■ The task:
Reproduce the opening lines of the records exactly, up to and including the line in which "thumb mcp: (677, 1061)" occurs.

■ Data listing:
-=-=-=-=-

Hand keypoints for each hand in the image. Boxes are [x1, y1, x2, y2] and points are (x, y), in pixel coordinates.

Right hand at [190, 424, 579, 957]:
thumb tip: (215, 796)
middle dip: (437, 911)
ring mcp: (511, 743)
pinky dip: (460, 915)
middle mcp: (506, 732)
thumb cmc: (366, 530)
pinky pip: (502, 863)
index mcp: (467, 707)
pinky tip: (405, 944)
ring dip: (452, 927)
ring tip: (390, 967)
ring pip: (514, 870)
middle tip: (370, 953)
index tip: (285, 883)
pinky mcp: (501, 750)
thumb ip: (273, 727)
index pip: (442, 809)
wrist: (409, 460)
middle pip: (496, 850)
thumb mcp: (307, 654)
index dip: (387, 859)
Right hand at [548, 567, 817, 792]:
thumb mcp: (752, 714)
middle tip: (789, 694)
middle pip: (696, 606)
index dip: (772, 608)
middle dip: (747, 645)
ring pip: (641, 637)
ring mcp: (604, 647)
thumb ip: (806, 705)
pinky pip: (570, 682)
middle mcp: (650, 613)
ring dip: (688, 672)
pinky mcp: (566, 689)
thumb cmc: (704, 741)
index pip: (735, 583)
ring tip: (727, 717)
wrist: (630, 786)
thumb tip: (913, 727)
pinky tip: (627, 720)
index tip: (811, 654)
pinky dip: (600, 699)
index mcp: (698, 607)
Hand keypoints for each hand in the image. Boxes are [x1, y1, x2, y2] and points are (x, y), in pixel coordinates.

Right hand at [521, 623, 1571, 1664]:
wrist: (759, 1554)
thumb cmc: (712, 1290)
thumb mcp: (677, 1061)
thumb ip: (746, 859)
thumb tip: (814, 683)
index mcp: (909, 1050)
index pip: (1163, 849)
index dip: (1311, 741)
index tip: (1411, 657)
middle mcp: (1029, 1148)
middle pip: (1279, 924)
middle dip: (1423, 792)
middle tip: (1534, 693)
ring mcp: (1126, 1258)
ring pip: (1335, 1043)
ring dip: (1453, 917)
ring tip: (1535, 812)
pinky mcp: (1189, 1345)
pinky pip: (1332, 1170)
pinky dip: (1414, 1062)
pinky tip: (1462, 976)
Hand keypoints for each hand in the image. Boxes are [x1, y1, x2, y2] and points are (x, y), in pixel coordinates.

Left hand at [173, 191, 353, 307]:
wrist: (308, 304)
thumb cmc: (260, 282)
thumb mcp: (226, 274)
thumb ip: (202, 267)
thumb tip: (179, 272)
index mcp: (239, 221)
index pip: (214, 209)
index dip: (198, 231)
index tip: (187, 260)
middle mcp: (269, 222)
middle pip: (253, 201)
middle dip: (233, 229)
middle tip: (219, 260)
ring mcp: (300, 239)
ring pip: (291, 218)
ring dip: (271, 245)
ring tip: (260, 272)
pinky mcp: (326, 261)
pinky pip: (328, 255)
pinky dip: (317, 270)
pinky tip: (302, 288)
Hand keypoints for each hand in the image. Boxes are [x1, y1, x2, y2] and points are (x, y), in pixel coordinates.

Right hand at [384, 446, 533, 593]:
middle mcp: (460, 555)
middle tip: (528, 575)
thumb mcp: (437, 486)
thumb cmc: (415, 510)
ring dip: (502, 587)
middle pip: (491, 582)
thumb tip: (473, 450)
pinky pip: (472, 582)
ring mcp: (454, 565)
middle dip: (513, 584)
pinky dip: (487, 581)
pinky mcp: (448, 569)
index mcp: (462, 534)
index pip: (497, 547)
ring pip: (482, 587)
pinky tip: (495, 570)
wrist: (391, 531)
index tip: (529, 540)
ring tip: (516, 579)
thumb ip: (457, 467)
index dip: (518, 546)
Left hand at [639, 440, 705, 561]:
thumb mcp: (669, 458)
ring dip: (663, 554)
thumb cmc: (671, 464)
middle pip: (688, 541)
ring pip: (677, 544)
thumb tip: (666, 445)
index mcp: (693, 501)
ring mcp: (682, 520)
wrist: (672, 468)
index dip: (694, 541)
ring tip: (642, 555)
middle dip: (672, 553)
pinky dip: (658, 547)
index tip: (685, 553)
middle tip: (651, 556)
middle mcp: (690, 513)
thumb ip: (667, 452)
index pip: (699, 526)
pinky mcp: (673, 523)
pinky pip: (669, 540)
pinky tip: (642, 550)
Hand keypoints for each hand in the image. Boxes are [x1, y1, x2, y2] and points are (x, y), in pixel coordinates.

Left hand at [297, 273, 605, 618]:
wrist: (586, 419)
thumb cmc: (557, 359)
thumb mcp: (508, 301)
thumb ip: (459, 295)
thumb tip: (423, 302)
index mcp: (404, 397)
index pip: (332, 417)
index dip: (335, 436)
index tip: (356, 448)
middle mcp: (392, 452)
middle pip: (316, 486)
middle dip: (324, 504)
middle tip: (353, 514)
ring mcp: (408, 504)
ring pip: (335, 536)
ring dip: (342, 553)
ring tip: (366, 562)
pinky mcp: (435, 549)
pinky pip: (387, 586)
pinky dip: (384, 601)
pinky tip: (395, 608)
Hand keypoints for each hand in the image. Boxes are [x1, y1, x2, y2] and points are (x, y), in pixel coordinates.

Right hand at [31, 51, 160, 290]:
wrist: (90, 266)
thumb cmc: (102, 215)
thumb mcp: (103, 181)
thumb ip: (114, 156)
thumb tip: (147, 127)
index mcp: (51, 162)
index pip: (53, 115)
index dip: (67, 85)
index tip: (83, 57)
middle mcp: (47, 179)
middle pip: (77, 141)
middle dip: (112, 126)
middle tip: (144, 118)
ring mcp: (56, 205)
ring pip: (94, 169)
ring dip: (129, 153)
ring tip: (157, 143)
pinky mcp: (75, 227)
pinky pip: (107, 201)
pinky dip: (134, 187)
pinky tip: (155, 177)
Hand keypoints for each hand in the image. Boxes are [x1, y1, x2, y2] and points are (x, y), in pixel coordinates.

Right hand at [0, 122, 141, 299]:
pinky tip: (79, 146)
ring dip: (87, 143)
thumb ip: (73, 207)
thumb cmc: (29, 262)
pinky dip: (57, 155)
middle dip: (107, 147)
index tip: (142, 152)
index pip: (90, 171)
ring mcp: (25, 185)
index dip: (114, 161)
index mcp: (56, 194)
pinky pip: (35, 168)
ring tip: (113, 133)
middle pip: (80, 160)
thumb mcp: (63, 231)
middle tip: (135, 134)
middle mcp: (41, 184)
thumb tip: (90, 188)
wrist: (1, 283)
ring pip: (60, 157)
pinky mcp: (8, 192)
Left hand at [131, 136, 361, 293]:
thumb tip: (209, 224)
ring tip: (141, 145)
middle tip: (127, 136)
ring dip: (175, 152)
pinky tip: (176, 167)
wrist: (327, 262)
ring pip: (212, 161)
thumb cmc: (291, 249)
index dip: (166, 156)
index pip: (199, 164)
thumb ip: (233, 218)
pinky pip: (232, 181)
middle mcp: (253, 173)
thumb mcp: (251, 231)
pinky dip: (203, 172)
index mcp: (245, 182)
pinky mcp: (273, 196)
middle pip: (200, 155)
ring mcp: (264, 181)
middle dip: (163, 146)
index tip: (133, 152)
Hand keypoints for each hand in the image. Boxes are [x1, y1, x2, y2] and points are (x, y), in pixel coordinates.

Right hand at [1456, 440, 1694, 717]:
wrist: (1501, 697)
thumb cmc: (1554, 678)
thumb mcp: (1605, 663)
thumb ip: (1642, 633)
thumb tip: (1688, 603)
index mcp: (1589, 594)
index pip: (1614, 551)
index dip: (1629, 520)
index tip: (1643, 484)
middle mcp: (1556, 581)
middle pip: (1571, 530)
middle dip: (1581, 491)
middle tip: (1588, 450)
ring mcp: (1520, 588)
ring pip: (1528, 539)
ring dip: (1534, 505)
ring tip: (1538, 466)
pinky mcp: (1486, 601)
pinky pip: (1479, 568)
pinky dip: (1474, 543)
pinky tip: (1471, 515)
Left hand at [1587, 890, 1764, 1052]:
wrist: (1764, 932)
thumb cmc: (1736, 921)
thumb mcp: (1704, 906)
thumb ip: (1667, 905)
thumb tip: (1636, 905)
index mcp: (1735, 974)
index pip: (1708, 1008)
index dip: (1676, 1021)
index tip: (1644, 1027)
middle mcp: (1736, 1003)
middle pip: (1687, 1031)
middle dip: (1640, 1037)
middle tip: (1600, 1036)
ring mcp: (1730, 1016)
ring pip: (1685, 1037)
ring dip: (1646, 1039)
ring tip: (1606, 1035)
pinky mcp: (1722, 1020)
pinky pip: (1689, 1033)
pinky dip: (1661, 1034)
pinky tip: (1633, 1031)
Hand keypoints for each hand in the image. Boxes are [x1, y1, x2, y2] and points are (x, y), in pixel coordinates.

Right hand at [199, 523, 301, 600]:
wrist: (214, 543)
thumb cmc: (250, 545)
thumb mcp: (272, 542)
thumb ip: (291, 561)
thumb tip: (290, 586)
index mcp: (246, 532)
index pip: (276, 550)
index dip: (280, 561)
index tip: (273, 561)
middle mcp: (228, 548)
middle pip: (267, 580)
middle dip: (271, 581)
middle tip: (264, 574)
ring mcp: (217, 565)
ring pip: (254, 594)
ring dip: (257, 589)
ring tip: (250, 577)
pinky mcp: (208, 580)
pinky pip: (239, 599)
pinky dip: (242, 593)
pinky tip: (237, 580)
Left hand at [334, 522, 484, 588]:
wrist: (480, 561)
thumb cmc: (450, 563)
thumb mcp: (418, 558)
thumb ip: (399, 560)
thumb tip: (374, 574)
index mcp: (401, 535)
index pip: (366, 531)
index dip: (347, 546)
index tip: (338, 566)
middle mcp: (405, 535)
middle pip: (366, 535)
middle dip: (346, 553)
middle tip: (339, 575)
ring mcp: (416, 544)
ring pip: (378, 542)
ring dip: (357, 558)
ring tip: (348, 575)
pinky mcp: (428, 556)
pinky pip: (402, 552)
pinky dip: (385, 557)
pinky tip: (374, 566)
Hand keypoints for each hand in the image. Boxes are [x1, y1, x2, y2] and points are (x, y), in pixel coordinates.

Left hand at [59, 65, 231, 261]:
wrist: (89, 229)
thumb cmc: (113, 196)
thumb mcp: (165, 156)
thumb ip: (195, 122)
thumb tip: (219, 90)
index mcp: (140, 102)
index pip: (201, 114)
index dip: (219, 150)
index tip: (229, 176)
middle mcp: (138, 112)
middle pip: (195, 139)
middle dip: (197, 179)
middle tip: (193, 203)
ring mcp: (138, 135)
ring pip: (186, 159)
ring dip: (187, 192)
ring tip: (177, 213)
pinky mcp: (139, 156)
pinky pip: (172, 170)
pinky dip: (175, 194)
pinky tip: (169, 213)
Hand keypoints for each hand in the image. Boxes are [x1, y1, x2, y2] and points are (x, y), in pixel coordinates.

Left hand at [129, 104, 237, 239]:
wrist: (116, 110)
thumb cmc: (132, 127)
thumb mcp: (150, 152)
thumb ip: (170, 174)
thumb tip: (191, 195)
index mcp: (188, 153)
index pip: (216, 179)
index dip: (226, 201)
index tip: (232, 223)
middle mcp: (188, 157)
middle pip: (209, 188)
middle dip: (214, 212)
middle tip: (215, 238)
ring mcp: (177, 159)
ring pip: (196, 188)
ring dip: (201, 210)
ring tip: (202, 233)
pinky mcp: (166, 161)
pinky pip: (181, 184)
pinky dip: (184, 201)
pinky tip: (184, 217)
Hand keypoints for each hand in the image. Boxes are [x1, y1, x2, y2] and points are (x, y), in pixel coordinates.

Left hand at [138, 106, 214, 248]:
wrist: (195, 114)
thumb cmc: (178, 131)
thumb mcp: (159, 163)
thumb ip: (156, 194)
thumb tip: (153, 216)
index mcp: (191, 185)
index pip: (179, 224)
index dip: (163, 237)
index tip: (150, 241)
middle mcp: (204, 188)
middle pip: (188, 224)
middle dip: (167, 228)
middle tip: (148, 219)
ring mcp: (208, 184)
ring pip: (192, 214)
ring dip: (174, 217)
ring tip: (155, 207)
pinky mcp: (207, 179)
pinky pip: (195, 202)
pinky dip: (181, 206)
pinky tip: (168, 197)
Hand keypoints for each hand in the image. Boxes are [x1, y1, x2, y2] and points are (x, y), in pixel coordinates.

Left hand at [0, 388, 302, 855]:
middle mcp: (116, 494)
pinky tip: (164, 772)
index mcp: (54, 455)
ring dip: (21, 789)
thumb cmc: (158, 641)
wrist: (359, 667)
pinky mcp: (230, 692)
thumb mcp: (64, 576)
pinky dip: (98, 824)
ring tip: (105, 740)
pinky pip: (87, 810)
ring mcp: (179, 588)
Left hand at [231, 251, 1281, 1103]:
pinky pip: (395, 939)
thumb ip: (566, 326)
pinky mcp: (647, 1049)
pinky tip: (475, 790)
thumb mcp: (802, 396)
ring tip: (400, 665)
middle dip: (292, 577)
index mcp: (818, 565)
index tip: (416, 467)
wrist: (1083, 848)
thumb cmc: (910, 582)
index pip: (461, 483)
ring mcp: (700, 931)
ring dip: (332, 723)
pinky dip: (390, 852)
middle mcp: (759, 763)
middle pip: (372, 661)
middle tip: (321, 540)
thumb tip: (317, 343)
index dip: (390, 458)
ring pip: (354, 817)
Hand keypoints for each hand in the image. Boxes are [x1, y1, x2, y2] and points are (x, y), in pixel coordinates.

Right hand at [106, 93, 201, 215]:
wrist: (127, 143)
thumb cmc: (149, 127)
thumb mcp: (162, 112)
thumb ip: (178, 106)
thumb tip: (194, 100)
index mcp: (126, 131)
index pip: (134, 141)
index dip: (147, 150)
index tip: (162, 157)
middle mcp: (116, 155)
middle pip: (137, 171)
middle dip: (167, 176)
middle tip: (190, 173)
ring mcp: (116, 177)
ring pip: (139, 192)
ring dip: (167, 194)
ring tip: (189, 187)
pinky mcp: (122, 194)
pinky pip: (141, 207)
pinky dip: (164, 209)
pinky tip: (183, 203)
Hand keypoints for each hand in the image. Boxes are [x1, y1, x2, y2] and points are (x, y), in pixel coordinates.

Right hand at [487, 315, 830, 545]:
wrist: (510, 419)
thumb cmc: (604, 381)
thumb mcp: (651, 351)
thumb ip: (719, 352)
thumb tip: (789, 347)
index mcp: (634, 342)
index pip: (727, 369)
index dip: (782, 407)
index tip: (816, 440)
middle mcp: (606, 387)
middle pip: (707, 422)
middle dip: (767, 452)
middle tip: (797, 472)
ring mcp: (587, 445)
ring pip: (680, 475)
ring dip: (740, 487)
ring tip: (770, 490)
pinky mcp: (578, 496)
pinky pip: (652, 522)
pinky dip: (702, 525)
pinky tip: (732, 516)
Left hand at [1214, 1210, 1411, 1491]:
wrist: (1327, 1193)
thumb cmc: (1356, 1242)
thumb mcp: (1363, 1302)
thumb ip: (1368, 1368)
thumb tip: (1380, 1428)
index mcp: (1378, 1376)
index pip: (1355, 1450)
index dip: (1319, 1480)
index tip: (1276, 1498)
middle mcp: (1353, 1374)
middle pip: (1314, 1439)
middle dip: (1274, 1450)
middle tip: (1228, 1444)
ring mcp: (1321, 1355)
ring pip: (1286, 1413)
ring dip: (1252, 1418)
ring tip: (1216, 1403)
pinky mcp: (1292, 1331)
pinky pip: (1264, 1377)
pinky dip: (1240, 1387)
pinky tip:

-=-=-=-=-

■ Expected answer:
Hand keypoints for each hand in the image. Boxes are [x1, y1, x2, y2] and points are (x, y), in pixel coordinates.

Right hand at [190, 424, 579, 957]:
thumb tip: (215, 796)
middle dip: (437, 911)
ring mcp: (511, 743)
pinky dip: (460, 915)
middle mcp: (506, 732)
thumb cmc: (366, 530)
pinky pip: (502, 863)
index mcp: (467, 707)
pinky tip: (405, 944)
ring dip: (452, 927)
ring tip: (390, 967)
ring pip: (514, 870)
middle tip: (370, 953)
index tip: (285, 883)
pinky mcp: (501, 750)
thumb ip: (273, 727)
index pip: (442, 809)
wrist: (409, 460)
middle pip: (496, 850)
thumb mcp: (307, 654)
index dip: (387, 859)
Right hand at [548, 567, 817, 792]:
thumb mcp: (752, 714)
middle tip: (789, 694)
middle pip: (696, 606)
index dip: (772, 608)
middle dip: (747, 645)
ring pip: (641, 637)
ring mcp: (604, 647)
thumb ip: (806, 705)
pinky pip: (570, 682)
middle mcp: (650, 613)
ring dip: (688, 672)
pinky mcp: (566, 689)
thumb cmc: (704, 741)
index pip: (735, 583)
ring tip: (727, 717)
wrist: (630, 786)
thumb tip: (913, 727)
pinky tip: (627, 720)
index tip: (811, 654)
pinky dip: (600, 699)
index mcp: (698, 607)
Hand keypoints for each hand in the image. Boxes are [x1, y1, x2, y2] and points are (x, y), in pixel coordinates.

Right hand at [521, 623, 1571, 1664]:
wrist: (759, 1554)
thumb cmc: (712, 1290)
thumb mcp: (677, 1061)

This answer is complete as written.